• _ACTIONS TO TAKE_
(1) Edit the Foolish Wives essay from "Foolish Wives, von" up to and including "of the second.", and give that part again with "Monte Carlo" replaced by "Monaco".
(2) Pick up the Foolish Wives essay after its final sentence and carry it forward.

Cinegrafie, no. 8, 1995.

Clair, René, "De Stroheim à Chaplin," in Positif (Paris), no. 443, January 1998.


* * *

Foolish Wives, von Stroheim's third feature as a director, presents close analogies with his first two as the last part of a triptych on the "innocent abroad," a new triangle comedy with the blind husband (this time an American ambassador), his foolish wife, and the devil with his passkey (von Stroheim himself playing a pseudo-Russian Count). Far superior to Blind Husbands (1919), and probably to The Devil's Passkey (a lost film, 1920), its action is again set in Europe, Monte Carlo succeeding the Austrian Dolomites of the first film and the Paris of the second.

To measure up its originality and boldness it has to be compared to the sophisticated comedies of the time whose greatest exponent was Cecil B. De Mille with films like Why Change Your Wife? or The Affairs of Anatol. De Mille as early as 1919 brought to the American screens a mixture of spice and sex but within strict moral limits. Von Stroheim, however, through his unsparing vision of human psychology, his probing of hidden motives, and his harsh realism made the American cinema (particularly with Foolish Wives) enter the 20th century, away from the Victorian and romantic sensibility of Griffith and Tourneur. Chaplin would soon follow with A Woman of Paris (1923) and Lubitsch with The Marriage Circle (1924).

• _GIVEN ENTRIES_
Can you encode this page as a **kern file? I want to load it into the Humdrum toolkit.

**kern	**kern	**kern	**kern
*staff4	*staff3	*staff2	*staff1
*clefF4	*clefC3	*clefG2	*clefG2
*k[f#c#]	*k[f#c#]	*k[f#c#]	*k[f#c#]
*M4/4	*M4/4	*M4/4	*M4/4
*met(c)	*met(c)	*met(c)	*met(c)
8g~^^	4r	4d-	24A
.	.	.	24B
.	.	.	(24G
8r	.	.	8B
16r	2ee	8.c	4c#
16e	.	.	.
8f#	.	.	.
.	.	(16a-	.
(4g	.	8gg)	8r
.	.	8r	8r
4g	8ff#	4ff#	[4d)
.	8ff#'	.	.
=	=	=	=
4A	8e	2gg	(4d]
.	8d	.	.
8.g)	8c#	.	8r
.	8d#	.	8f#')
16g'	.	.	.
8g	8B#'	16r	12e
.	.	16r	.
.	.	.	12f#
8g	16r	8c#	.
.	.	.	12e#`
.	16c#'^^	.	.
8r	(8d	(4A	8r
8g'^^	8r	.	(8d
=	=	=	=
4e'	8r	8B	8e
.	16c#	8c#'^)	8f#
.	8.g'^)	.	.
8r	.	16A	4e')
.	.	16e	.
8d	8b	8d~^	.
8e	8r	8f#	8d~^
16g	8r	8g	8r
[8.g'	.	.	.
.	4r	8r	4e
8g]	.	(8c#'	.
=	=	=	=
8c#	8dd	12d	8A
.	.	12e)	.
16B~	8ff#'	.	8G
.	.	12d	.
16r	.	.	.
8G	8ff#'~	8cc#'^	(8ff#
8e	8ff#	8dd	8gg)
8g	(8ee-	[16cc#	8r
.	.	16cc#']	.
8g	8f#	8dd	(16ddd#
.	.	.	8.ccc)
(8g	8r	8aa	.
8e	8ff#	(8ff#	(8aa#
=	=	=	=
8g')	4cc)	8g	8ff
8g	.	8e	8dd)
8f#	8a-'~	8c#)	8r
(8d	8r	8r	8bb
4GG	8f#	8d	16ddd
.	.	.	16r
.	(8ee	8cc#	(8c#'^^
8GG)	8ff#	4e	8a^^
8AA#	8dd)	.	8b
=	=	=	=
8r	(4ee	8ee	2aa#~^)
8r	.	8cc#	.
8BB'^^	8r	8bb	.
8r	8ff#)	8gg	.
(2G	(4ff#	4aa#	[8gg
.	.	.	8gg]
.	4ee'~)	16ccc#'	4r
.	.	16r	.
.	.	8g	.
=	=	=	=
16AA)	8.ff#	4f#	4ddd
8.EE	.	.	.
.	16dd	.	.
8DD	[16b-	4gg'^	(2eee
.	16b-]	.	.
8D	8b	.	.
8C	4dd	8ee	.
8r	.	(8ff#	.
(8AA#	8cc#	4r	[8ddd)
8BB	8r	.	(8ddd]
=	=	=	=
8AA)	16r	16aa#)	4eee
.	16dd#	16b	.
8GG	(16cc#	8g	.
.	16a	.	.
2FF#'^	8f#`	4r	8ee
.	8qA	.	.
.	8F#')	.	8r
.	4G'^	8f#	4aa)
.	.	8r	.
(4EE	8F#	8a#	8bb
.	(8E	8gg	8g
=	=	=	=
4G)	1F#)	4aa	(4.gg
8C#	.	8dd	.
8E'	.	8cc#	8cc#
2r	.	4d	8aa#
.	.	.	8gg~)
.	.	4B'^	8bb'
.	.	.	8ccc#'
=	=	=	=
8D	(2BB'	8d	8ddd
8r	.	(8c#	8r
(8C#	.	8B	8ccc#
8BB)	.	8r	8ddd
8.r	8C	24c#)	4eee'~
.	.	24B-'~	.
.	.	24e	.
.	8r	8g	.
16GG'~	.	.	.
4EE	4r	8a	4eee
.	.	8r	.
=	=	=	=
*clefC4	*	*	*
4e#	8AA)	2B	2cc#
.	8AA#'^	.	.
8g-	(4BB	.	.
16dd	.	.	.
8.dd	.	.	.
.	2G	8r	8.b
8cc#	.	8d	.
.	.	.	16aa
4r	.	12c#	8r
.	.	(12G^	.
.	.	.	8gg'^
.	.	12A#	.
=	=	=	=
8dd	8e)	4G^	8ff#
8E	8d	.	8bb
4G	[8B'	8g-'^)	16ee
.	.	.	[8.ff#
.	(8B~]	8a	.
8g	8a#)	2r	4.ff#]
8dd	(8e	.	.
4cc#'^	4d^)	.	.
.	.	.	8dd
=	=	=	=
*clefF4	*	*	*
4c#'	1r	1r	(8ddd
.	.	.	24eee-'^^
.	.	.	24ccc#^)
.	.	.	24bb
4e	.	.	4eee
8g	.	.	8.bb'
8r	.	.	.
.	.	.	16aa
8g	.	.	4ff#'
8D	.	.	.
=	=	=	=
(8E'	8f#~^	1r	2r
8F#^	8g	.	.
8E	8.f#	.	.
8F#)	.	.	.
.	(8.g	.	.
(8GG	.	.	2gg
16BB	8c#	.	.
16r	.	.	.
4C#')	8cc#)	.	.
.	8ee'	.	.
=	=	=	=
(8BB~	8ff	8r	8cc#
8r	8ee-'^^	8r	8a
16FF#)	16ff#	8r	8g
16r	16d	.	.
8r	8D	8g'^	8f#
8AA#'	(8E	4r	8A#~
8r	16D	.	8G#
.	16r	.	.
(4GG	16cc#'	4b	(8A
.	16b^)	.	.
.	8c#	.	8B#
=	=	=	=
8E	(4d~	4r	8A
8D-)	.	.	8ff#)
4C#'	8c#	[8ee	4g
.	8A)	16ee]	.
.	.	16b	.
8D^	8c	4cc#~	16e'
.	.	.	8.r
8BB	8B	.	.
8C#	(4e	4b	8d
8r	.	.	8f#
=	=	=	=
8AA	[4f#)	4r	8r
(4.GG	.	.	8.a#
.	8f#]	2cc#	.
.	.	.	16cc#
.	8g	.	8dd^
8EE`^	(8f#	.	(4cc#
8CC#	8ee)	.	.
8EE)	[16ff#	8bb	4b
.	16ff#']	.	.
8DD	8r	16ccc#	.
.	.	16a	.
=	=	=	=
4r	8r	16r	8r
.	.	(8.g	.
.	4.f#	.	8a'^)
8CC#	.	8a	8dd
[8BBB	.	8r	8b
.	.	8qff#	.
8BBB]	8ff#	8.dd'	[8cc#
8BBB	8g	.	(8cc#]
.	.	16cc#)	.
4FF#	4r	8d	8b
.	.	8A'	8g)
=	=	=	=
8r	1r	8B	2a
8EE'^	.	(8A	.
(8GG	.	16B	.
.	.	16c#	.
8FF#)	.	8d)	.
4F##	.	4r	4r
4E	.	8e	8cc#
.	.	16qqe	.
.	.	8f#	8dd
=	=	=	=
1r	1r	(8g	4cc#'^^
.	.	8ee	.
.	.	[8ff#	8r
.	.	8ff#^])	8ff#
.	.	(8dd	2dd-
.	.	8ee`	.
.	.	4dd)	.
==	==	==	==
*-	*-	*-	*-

• _RESPONSES BY TASK_
(1)
Foolish Wives, von Stroheim's third feature as a director, presents close analogies with his first two as the last part of a triptych on the "innocent abroad," a new triangle comedy with the blind husband (this time an American ambassador), his foolish wife, and the devil with his passkey (von Stroheim himself playing a pseudo-Russian Count). Far superior to Blind Husbands (1919), and probably to The Devil's Passkey (a lost film, 1920), its action is again set in Europe, Monaco succeeding the Austrian Dolomites of the first film and the Paris of the second.

(2)
While confirming his image of "the man you love to hate," established in the war years when he played the role of the wicked German in several films, Foolish Wives, his third feature for Carl Laemmle's Universal, created his reputation as a money-spender and an intractable director. Started on 12 July 1920, the shooting ended almost one year later on 15 June 1921. The costs were soaring as von Stroheim with his manic perfectionism insisted on the veracity of every detail. The main facades of the casino, the Hotel de France, and the Cafe de Paris were built by Richard Day (his first assignment) on the backlot of Universal. The initial budget of $250,000 ended up at $750,000 according to von Stroheim and $1,225,000 in the studio's estimate. In the middle of production Laemmle had appointed his 20-year-old secretary Irving Thalberg as the head of Universal, and he started to oppose von Stroheim as he would do on his next films, Merry Go Round and Greed.

Before release there were both censorship and length problems. In the wake of Fatty Arbuckle's scandal the company decided to delete the most provocative shots; after screening a rough cut of six and half hours, it took the film from von Stroheim's hands and asked Arthur Ripley to reduce it from 30 reels to 14. Ultimately it ran only ten reels.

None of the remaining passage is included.